Locals blamed the blast on an Israeli air strike but Israel denied responsibility, saying it was a misfire by a rocket launched by Hamas militants.

At roughly the same time, another blast shook the grounds of Gaza's main Shifa hospital, without causing any casualties. Israel, which has previously accused Hamas militants of hiding in the hospital, again blamed an errant missile.

Gaza's dominant Hamas Islamists had called for a pause to the hostilities ahead of yesterday's festival marking the end of the fasting month of Ramadan. But Israel resisted, having abandoned its own offer to extend a 12-hour truce from Saturday as Palestinian rockets kept flying.

Foreign pressure on Prime Minister Benjamin Netanyahu has mounted, with US President Barack Obama and the United Nations Security Council urging an immediate ceasefire that would allow relief to reach Gaza's 1.8 million Palestinians, followed by negotiations on a more durable cessation of hostilities.

Speaking to UN Secretary-General Ban ki-Moon yesterday, Mr Netanyahu accused the Security Council of siding with Hamas.

The Israeli premier said: "The [UN] statement relates to the needs of a murderous terrorist group that attacks Israeli civilians, and has no answer for Israel's security needs - among them a demilitarisation of the Gaza Strip.

"Israel accepted three UN proposals for humanitarian truces and Hamas violated them all."

In New York, Mr Ban deplored what he described as a lack of resolve among all parties in the conflict.

He said: "It's a matter of their political will.

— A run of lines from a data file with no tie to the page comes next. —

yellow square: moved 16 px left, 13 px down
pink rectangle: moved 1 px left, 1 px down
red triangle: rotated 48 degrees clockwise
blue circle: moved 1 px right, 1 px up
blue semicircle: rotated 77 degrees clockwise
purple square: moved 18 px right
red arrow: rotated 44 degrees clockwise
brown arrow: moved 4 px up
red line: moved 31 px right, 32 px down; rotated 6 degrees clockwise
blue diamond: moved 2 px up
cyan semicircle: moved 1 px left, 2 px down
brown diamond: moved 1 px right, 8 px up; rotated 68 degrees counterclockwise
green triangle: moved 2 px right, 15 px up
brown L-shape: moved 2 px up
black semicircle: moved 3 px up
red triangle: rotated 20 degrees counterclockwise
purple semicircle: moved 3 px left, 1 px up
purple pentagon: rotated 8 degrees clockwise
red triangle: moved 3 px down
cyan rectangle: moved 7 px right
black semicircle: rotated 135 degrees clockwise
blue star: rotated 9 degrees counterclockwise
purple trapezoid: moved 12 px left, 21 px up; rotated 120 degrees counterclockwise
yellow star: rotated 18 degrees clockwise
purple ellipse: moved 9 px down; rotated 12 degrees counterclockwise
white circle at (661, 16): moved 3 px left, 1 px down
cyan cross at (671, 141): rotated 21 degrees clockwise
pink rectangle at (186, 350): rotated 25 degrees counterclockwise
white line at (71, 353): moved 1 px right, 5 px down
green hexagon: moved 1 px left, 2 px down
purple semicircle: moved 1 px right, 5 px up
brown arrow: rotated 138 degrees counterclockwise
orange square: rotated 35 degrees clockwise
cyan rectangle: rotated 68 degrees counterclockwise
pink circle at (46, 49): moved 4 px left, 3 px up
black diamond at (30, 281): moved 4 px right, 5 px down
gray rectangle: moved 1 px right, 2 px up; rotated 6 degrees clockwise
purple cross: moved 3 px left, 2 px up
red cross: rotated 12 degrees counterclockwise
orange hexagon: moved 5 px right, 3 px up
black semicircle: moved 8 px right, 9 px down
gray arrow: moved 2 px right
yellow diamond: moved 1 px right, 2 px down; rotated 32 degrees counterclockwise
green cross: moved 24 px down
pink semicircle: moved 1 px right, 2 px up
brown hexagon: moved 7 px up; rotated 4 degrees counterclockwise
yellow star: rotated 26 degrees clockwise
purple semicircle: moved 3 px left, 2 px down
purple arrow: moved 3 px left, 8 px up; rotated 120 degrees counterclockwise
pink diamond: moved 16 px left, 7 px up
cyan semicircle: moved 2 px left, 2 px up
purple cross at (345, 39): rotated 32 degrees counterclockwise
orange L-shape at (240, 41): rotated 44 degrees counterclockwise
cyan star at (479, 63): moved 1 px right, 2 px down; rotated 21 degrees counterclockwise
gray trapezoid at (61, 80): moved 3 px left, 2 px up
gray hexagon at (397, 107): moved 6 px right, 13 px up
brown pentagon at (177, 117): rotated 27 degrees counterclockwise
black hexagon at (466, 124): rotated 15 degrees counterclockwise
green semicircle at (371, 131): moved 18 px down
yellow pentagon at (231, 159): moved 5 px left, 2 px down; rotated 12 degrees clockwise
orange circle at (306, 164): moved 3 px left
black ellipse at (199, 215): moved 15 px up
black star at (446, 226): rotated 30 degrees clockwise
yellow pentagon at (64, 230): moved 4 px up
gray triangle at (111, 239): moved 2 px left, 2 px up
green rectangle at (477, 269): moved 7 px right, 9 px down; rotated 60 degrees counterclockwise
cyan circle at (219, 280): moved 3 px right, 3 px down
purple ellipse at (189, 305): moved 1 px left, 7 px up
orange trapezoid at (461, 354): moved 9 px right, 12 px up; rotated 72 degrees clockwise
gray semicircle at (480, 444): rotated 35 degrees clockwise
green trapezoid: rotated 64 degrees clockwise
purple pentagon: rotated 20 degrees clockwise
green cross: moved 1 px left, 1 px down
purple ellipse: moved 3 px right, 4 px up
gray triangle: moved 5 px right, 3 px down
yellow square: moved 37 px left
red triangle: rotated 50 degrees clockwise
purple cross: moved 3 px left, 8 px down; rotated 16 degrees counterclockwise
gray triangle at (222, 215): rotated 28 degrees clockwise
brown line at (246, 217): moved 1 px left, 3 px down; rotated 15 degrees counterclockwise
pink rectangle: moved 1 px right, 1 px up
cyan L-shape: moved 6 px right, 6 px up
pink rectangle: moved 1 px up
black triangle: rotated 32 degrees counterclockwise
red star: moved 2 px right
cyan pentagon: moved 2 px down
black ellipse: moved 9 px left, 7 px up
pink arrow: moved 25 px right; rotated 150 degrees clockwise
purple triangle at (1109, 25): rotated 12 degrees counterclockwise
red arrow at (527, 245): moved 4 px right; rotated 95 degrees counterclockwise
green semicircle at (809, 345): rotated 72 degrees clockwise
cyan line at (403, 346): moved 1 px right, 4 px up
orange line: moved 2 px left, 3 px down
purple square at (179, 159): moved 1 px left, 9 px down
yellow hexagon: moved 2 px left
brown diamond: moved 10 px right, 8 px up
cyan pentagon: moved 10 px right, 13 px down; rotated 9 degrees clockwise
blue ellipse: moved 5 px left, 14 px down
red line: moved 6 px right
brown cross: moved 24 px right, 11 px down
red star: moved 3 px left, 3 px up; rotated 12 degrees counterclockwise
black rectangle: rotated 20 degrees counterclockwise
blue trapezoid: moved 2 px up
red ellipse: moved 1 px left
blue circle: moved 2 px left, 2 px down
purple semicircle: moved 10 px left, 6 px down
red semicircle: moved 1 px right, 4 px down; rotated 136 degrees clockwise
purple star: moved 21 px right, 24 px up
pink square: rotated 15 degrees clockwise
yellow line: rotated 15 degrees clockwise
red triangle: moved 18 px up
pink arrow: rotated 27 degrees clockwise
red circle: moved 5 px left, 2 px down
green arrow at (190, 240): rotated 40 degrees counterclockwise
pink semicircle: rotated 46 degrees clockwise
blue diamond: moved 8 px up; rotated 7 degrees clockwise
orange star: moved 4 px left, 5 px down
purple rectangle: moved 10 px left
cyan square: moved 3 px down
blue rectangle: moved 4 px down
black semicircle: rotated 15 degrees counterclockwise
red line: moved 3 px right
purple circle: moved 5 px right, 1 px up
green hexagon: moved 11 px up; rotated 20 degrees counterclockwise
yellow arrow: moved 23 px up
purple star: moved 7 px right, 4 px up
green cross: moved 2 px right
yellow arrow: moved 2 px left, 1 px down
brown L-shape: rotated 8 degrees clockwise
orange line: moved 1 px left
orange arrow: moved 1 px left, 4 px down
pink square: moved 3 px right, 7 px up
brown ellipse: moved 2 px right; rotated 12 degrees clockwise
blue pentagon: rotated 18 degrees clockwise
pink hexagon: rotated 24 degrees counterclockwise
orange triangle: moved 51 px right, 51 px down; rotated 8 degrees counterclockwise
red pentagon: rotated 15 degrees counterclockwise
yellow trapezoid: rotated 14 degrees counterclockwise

They have to show their humanity as leaders, both Israeli and Palestinian. Why are these leaders making their people be killed by others? It's not responsible, [it's] morally wrong."

Israeli officials were more reticent about Sunday's phone conversation between Mr Obama and Mr Netanyahu in which the American president appeared to link any Gaza demilitarisation to a peace accord with the Palestinians that is nowhere on the horizon.

Strategic Affairs Minister Yuval Steinitz declined to say if the Israeli Government might defy its US ally by refusing another formal truce on such terms.

The Israelis signalled preference for a mutual halt to fighting rather than an agreement that would preserve Hamas's arsenals and shore up its status by improving Gaza's crippled economy.